The story of Israeli and American Jews is ultimately the story of a single people living in very different circumstances and arriving at very different conclusions about what Jewish life should look like. Both communities have created extraordinary things. Both face real challenges. And both need the other more than either usually admits.
Frequently Asked Questions
How many Jews live in Israel vs the United States?
As of the mid-2020s, Israel has approximately 7 million Jews and the United States has approximately 6 to 7.5 million, depending on how Jewish identity is defined. Together, these two communities account for roughly 80 to 85 percent of the world's Jews. Israel's Jewish population is growing faster due to higher birth rates and immigration (aliyah).
Why do Israeli and American Jews disagree about religion?

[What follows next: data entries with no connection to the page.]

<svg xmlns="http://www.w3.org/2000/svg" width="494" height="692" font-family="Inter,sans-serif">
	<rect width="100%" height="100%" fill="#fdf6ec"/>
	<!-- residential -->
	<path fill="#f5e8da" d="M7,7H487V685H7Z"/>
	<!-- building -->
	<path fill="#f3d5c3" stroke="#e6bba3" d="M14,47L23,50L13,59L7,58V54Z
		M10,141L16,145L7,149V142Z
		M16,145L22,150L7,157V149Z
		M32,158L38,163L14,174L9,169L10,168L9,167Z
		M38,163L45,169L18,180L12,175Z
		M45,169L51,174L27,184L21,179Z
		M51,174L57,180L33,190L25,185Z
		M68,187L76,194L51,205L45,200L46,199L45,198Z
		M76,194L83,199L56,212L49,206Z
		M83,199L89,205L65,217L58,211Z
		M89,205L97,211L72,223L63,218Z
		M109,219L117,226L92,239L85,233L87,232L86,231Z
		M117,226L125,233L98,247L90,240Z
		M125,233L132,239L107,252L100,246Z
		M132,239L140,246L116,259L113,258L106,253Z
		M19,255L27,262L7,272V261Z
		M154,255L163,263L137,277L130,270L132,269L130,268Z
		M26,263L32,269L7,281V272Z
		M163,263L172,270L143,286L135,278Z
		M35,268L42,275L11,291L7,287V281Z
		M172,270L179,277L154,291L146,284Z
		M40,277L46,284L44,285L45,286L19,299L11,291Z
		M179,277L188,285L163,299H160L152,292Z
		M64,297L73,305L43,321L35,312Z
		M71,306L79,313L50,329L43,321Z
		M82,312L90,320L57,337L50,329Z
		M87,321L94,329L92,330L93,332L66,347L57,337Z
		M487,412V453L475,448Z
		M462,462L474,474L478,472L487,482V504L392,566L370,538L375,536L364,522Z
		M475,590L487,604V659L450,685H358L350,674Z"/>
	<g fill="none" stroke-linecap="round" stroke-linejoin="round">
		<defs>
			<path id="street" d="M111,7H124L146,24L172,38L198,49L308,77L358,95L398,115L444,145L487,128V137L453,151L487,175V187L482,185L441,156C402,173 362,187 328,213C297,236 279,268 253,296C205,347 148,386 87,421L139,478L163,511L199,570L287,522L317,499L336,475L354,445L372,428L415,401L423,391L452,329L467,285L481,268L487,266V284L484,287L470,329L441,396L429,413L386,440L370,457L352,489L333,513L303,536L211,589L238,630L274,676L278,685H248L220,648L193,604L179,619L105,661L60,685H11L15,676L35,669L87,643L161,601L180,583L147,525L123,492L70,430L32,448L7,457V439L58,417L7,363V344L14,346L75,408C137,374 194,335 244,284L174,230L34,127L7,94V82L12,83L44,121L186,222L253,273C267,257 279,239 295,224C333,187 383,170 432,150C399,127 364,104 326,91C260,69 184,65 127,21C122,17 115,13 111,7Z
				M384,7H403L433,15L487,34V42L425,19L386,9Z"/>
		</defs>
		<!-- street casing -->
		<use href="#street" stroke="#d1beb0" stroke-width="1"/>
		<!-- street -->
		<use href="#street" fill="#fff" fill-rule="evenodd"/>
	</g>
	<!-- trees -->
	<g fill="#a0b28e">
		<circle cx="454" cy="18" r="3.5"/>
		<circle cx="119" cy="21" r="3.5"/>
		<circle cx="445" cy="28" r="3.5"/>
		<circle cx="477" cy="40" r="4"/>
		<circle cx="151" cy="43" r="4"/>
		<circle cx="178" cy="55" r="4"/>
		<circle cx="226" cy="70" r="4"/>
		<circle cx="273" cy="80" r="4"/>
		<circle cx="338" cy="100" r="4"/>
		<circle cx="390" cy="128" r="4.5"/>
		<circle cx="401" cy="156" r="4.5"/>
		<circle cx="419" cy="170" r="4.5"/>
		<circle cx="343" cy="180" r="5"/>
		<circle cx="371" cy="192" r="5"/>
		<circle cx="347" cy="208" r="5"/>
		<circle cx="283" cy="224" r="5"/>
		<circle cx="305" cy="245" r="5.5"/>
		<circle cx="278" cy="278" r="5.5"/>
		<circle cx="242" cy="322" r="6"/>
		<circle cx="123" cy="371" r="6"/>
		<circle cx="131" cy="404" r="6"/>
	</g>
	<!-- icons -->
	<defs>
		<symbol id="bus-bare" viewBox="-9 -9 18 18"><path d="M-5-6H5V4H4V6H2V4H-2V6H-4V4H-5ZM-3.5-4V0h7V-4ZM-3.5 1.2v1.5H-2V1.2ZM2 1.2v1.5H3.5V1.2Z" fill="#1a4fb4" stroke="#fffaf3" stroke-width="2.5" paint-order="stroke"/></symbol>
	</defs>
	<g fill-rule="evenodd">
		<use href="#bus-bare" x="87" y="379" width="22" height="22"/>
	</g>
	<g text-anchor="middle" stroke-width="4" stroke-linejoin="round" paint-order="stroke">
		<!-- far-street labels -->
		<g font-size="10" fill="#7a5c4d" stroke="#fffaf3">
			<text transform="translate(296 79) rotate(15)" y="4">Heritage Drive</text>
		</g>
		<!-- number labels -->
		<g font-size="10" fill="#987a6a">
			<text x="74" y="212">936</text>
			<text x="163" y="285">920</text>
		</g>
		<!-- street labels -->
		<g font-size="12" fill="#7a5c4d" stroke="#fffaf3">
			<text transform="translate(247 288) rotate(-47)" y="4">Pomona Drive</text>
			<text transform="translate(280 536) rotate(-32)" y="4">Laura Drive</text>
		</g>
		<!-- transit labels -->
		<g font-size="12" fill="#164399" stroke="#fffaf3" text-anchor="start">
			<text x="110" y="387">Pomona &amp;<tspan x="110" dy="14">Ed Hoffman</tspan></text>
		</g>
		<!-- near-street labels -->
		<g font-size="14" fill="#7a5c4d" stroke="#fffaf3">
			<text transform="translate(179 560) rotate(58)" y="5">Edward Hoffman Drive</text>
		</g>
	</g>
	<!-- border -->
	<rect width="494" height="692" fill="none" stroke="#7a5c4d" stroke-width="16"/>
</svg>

The religious landscapes are structured differently. American Judaism is organized into denominations — Orthodox, Conservative, Reform, Reconstructionist — each with its own institutions and rabbis. In Israel, there is no denominational system; the Orthodox rabbinate controls official religious life (marriage, conversion, burial), and most Israelis define themselves as secular, traditional, or religious without denominational labels. Most Israelis do not recognize the validity of Reform or Conservative Judaism, which are central to American Jewish life.
Are Israeli and American Jews growing apart?
Many analysts observe a growing gap. Surveys show declining emotional attachment to Israel among younger American Jews, disagreements over Israeli government policies (particularly regarding the Palestinian conflict and religious pluralism), and fundamentally different understandings of Jewish identity. At the same time, cultural ties, family connections, and shared history continue to bind the communities. The relationship is strained but not broken.